“You must have the strength, Desmond. That is everything.”

There was a look almost of despair in her face. She threw herself against him as if moved by a sudden yearning for protection, and put her arms round his shoulders.

The hidden Moor was still playing the same monotonous little tune, an African aria, as wild as a bird that flies over the desert, or a cloud that is driven across the sky above a dangerous sea. It was imaginative, and, as all tunes seem to have a shape, this melody was misshapen and yet delicious, like a twisted tangled creature that has the smile of a sweet woman, or the eyes of an alluring child. In its plaintiveness there was the atmosphere of solitary places. And there was a sound of love in it, too, but of a love so uncivilised as to be almost monstrous. Some earth man of a dead age might have sung it to his mate in a land where the sun looked down on things primeval. It might have caught the heart of maidens very long ago, before they learned to think of passion as the twin of law, and to regard a kiss as the seal set upon the tape of matrimony. The queer sorrow of it could hardly have moved any eyes to tears.

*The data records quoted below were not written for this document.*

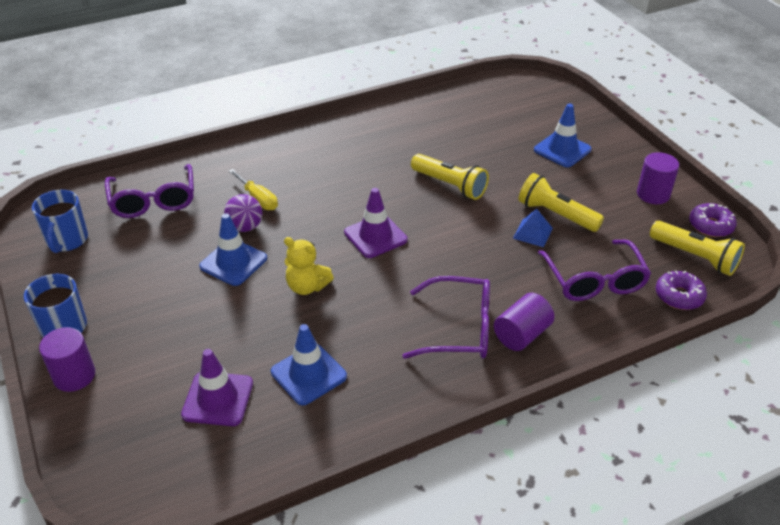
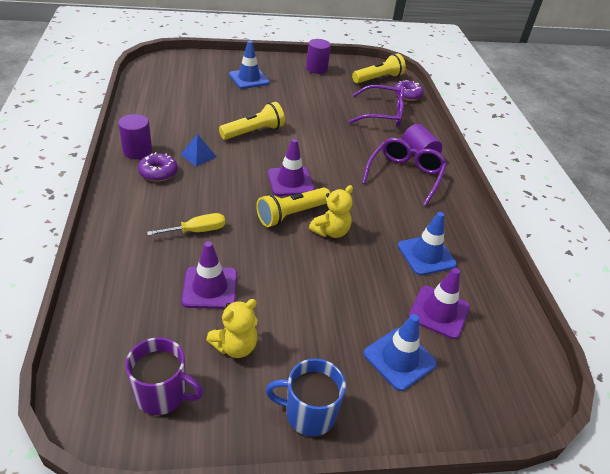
camera: 75 degrees left, 0 degrees up
blue mug [32,190,88,253] -> purple mug [125,337,204,415]
purple cylinder [39,327,95,392] -> purple cylinder moved to [118,114,152,159]
purple glasses [105,164,194,218] -> none
blue traffic cone [199,213,267,286] -> blue traffic cone moved to [364,314,437,391]
purple ball [224,194,262,232] -> none
blue pyramid [513,209,553,247] -> blue pyramid moved to [180,134,217,167]
yellow flashlight [518,173,604,232] -> yellow flashlight moved to [256,188,330,227]
purple donut [689,203,737,237] -> purple donut moved to [138,152,178,182]
none -> purple traffic cone [181,241,237,309]
none -> yellow teddy bear [206,299,258,358]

Yet few women could have heard it without a sense of desolation. It ran through the darkness as cold water runs in the black shadow of a forest, a trickle of sound as thin and persistent as the cry of a wild creature in the night.

Renfrew thrilled under the touch of Claire's hand.

“You can give me the strength every woman seeks in the man she yields herself up to,” he said.

“How?”

“By loving me.”

“Ah, yes. But the strength must not come, however subtly, from the woman. No—no.”

Again she leaned away from him, with her face turned towards the darkness. Tremors ran through her, and her hands dropped almost feebly from Renfrew's shoulders, as the hands of an invalid fall away, and down, after an embrace.

“Oh, no,” she reiterated, and her voice was almost a wail. “It must be there, in the man, part of him, whether he is with the woman in the night, or alone—far off—in the jungle, or in the—the desert. He must have the strange strength that comes from solitude. Where can the men of our country find that now?”